When offers are disdained, and love denied:
I finished Hari Kunzru’s Transmission Sunday night. I hadn’t originally planned to read this book, but I found myself out and about one day without my normal book, so I had to buy this in order that I would not find myself bookless for overlong. I didn’t have a lot of choice in what to buy; the only bookstore near my office is a Japanese bookseller, and while they have a lot of stock, it’s mostly not in English. I found one relatively small section of fiction written, in English, by Asian authors — it was mostly stuff like Amy Tan. This book looked kind of interesting though, and was about the right length, so I picked it up.
Did I make the right decision or what. This book is wonderful. It’s about alienation: specifically alienation in society, alienation from the Earth and alienation from oneself. It follows three main characters as they struggle with their own kinds of alienation, and how they all manage to reconnect with what they’d been missing through a single, nearly apocalyptic, act of transmission. I also really liked the structure of the book. The first 7/8 or so are labeled “signal” and tell a reasonably straightforward narrative ending in a more or less traditional climax. But then the last 1/8 of the book is called “noise” and documents the legends which have grown from the events we’ve just witnessed. The information we have form knowing the “truth” of those events also allows us to glean some interesting information from those legends, and to separate the fact from the fiction. It was a really fun book. I’m certainly going to pick up his other one.
So my stats now are:
1. Neil Gaiman – Anansi Boys – 1-6-08 (287 pp)
2. Jonathan Vankin – The Big Book of Bad – 1-7-08 (93 pp)
3. W. Michael Gear – The Warriors of Spider – 1-16-08 (367 pp)
4. Max Brooks – World War Z – 1-19-08 (342 pp)
5. Bill Watterson – The Complete Calvin & Hobbes, Vol. 2 – 1-20-08 (240 pp)

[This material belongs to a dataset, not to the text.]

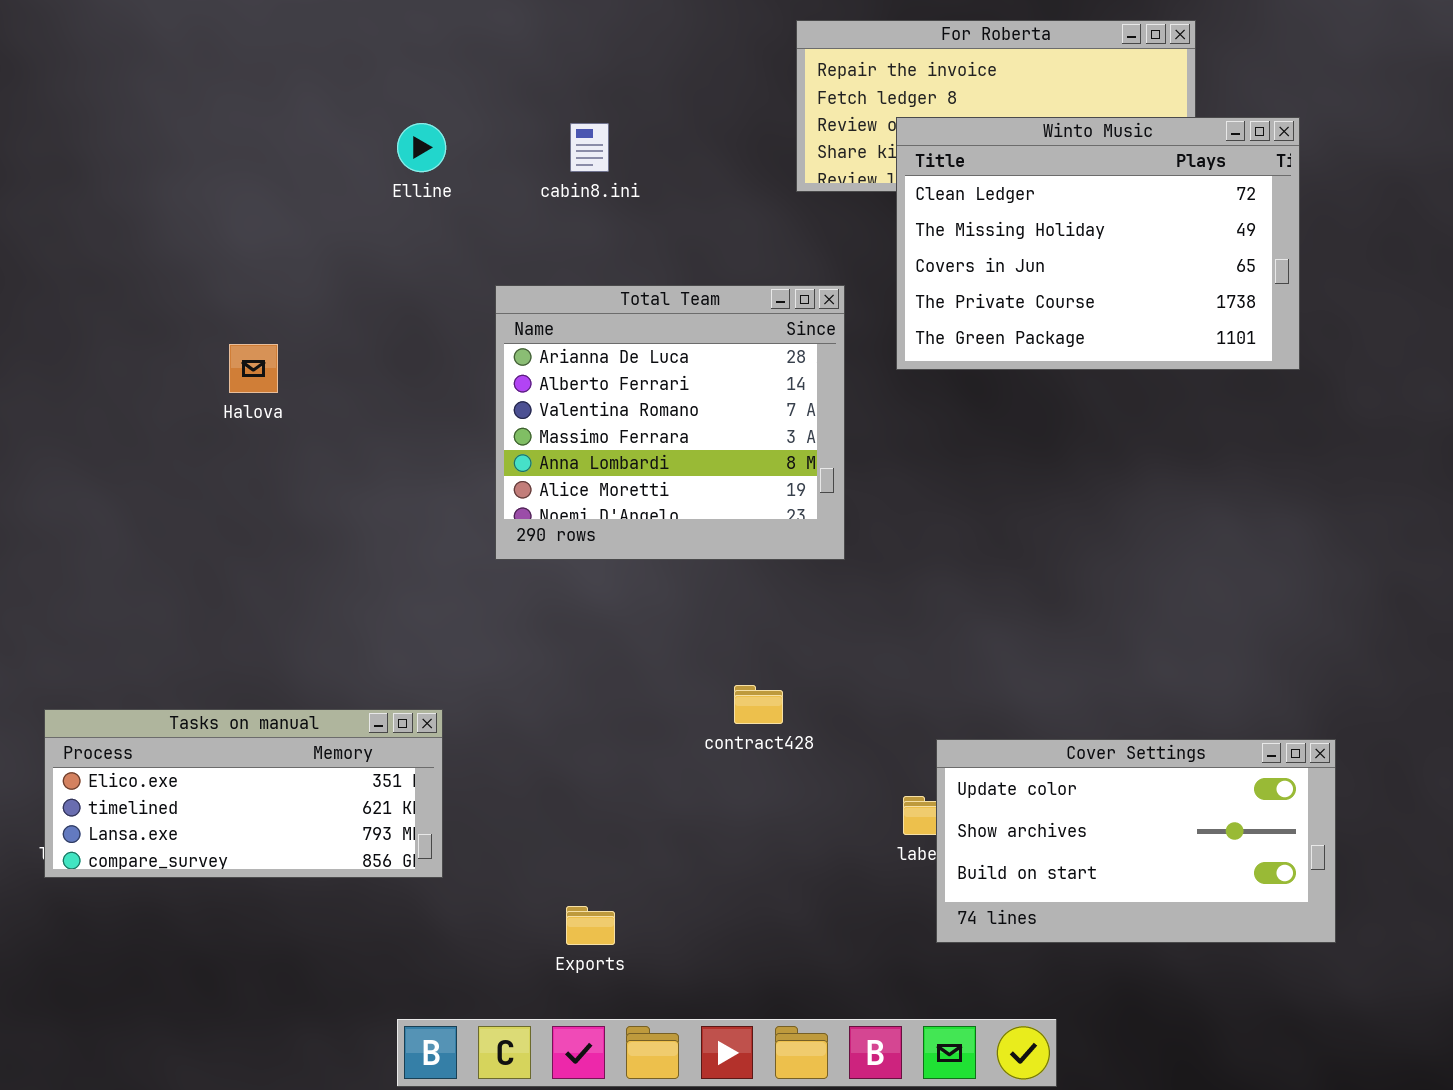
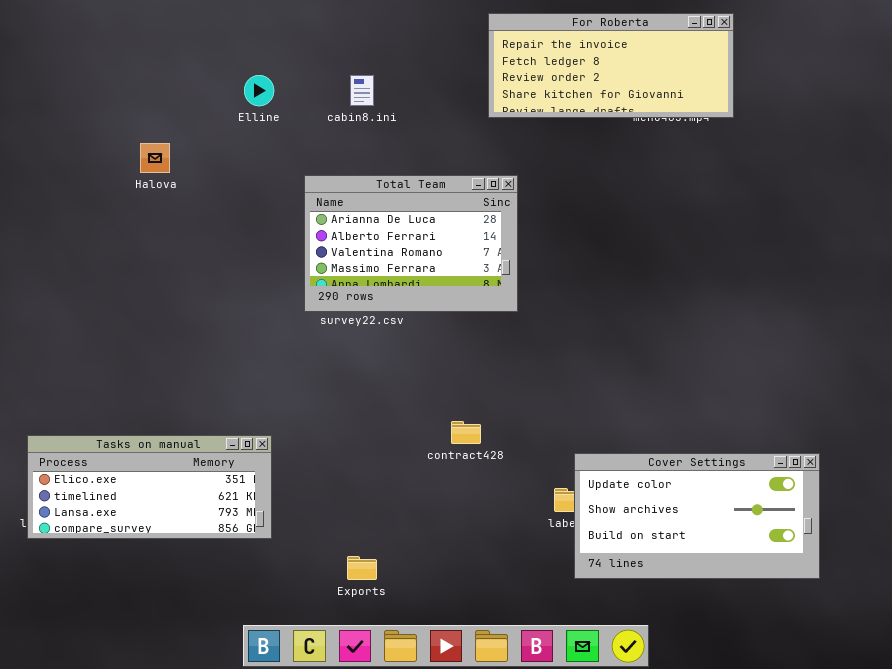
Winto Music: [896,117,1300,370] -> none, closed
Total Team: [495,285,845,560] -> [304,175,518,312], resized
Halova: [229,344,278,393] -> [140,143,170,173], moved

6. Hari Kunzru – Transmission – 1-27-08 (276 pp)
Totals:
Books: 5
Pages: 1605
Oh, and I almost forgot: the prose in this book is also great. Here’s a passage from near the beginning:
Anyone on foot in suburban California is on of four thing: poor, foreign, mentally ill or jogging. This person, whose thin frame was almost lost inside a grubby Oakland Raiders shirt, was moving too slowly to be a jogger. He appeared edgy, dispossessed. Defeat radiated from him like sweat. If the soccer moms zipping by in their SUVs registered him at all, it was as a blur of dark skin, a minor danger signal flashing past on their periphery. To the walking man the soccer moms were more cosmological than human, gleaming projectiles that dopplered past him in a rush of noise and dioxins, as alien and indifferent as stars.